Todo el mundo habla de capitalidad pero no todos queremos decir lo mismo. Una capital forja, delinea, marca el país. Pero si una capital se limita a ser, eso, solamente centro de ministerios y embajadas, domicilio del rey, o emporio de museos, no es capital, es un centro administrativo y político, que los de la periferia no considerarán suya, aunque la consideren interesante. Así, Valencia creó el País Valenciano o Barcelona Cataluña. Otras capitales autonómicas no han sabido hacerlo. Para ser capital de España se precisa más que una norma (artº 5 de la Constitución), hay que ganárselo, hacerla de todos, así como ser una capital europea y mundial. No se trata de fuerza, potencia, comparación o superioridad, sino de capacidad de abarcar e incluir a todos, de estar abierta.

Madrid tiene que atraer y que la sientan suya todos los españoles y forasteros. Atraer además de a inmigrantes económicos, a refugiados políticos, arte y editoriales, espectáculos, también atraer empresas porque con los beneficios de éstas conseguimos traer e instalar a todos los demás. París lo ha entendido muy bien tras el Brexit y ha superado a Londres (ver el artículo de Simon Kuper en el Financial Times del jueves 2 de marzo, France is becoming the new Britain).
El jarro de agua helada de Ferrovial y Rafael del Pino, cuya empresa factura más del 90% de su cifra de negocios fuera de España, es un aviso. No porque sea un grave problema tributario sino por su simbolismo. Si nos cerramos, no somos atractivos.
Respecto a la periferia, Madrid necesita abrirse a los catalanes, valencianos, gallegos, vascos y todos los demás. No basta con que sus parlamentarios vengan a las sesiones y luego vayan a comer a Casa Salvador, ese restaurante tan castizo de la calle Barbieri, para sentir que están en la Villa y Corte.

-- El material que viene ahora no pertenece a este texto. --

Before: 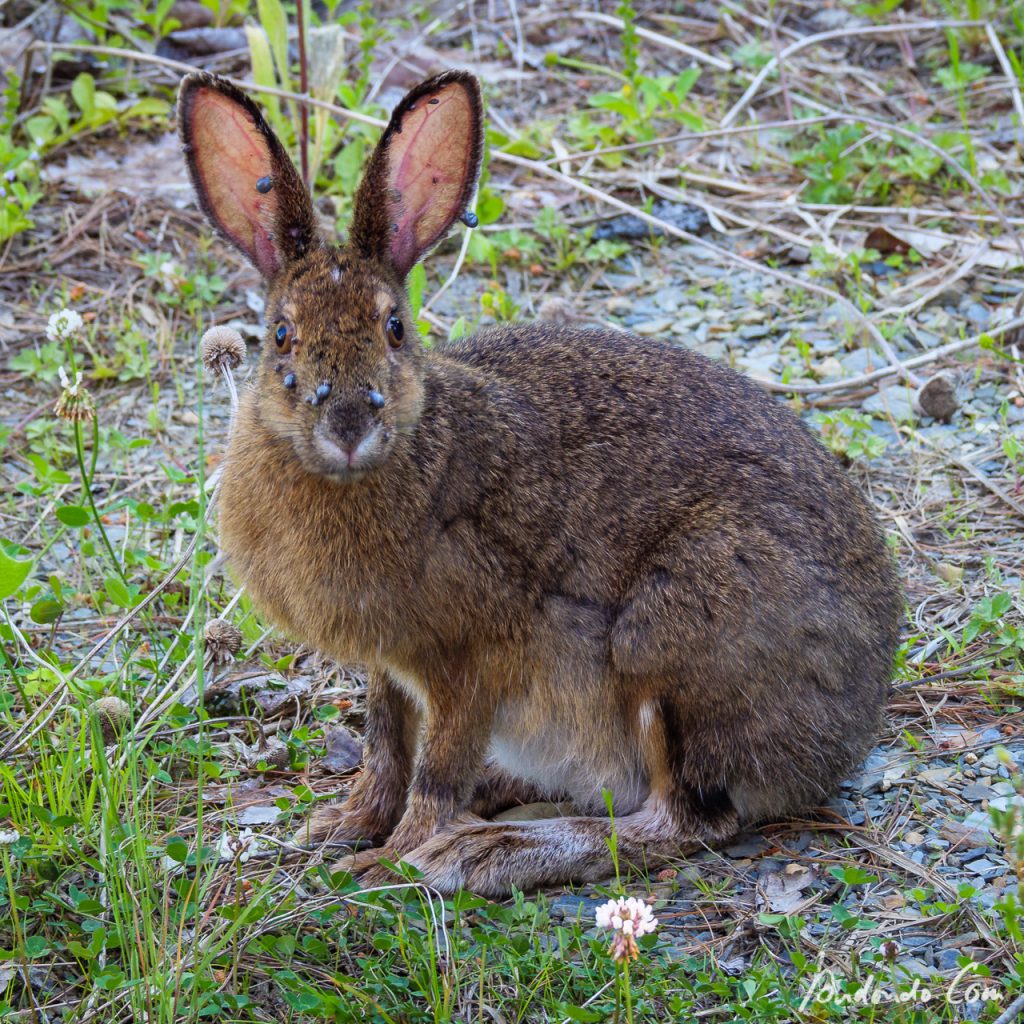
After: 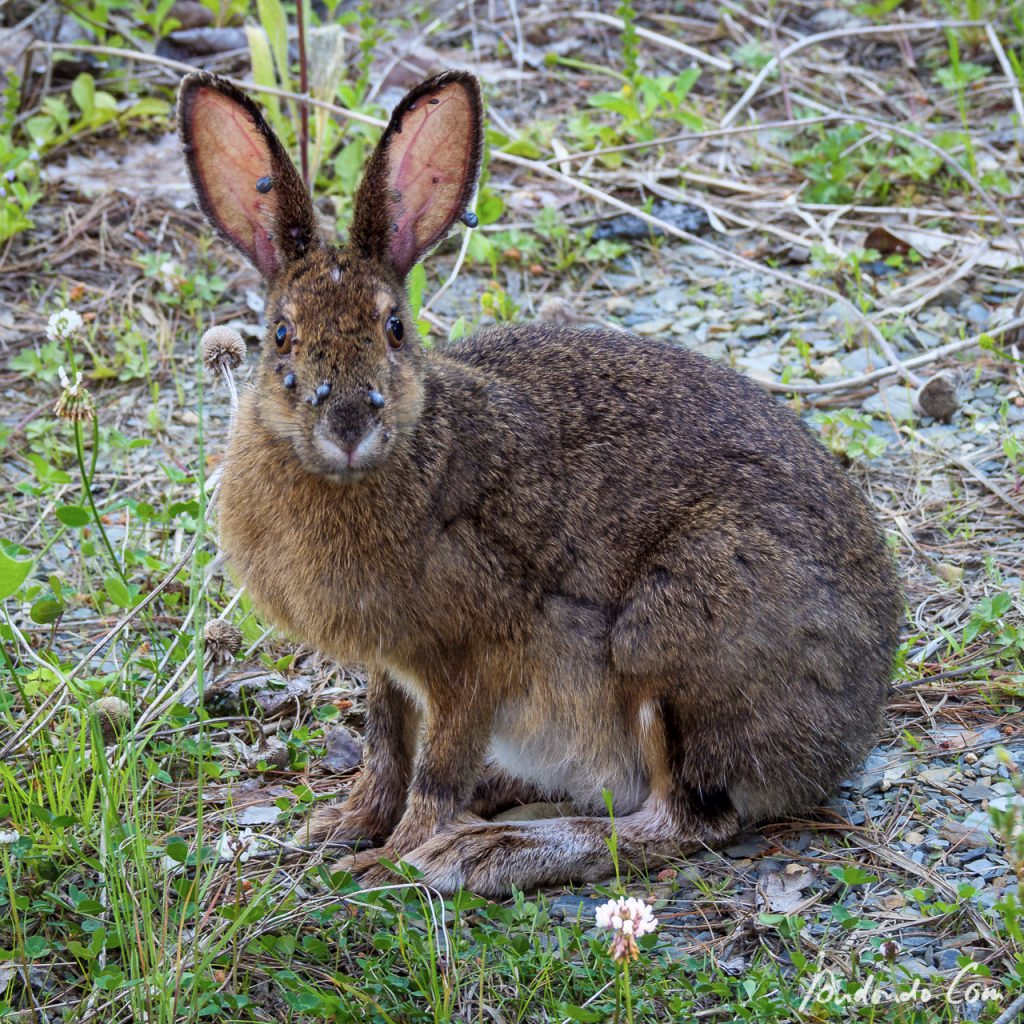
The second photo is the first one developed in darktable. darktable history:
contrast brightness saturation: saturation -0.1
local contrast: mode bilateral grid, contrast 20, coarseness 50, detail 120%, midtone range 0.2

Hace falta que sea una ciudad abierta y no se mire el ombligo pensando que lo que no pasa en Madrid no existe. Barcelona ha hecho eso, ombliguismo, y así le va, cerrada a Erasmus, a empresas, a los judíos e israelíes, casi antipática, aprovincianada. Madrid está cada vez más abierta, pero aún falta que sus dirigentes sean más abiertos y menos ‘madrileñistas’, en el sentido estrecho de la palabra.
Un amigo vasco, Aletxu, me decía que lo bueno de Madrid es que nadie te preguntaba de dónde eras, que al día de estar aquí, eras uno más. En eso también coincidían unos amigos argentinos cuando estaban exilados por causa de Videla y sus secuaces.
Eso, que lo sentimos los madrileños, parece que no lo sienten los jefazos de los partidos, que medran en Madrid y sólo van por esas Españas cuando hay campaña electoral, lo mismo que van entonces a los mercados a hacerse una foto con el frutero.
Yo, en la plaza de Colón, por ejemplo, pondría también una ikurriña y unas barras catalanes, entre otras. La bandera es la de todos, pero no pasaría nada por mostrar que las otras también son honradas en Madrid. Madrid, tan novelera pero tan simpática, sacudidos ya los legados franquistas, de costumbres tolerantes, es superior a los políticos que en ella anidan. Éstos son centralistas en su cultura diaria aunque se deban a sus ‘barones’ regionales (por cierto ¿a quién se le habrá ocurrido esa aberración de ‘barones’, que evoca feudalismo y machismo? ¿es que no hay baronesas?). Una muestra de ello es el ostracismo a que ha sido sometida por el PP la diputada por Barcelona Cayetana Álvarez de Toledo o lo poquísimo que cuentan muchas personalidades políticas de otras Comunidades Autónomas a la hora de decidir: los politburós de Ferraz y Génova son los únicos que de verdad cuentan.
Los madrileños somos más abiertos, más internacionales (casi diría que cosmopolitas) y más europeos que los políticos del lugar o ‘en’ el lugar. Hay puentes, ya no estamos aislados como en los tiempos del centralismo, pero las mentalidades políticas siguen siendo unas bastante centralistas y otras muy nacionalistas y localistas; hay puentes pero hay que cruzarlos en los dos sentidos.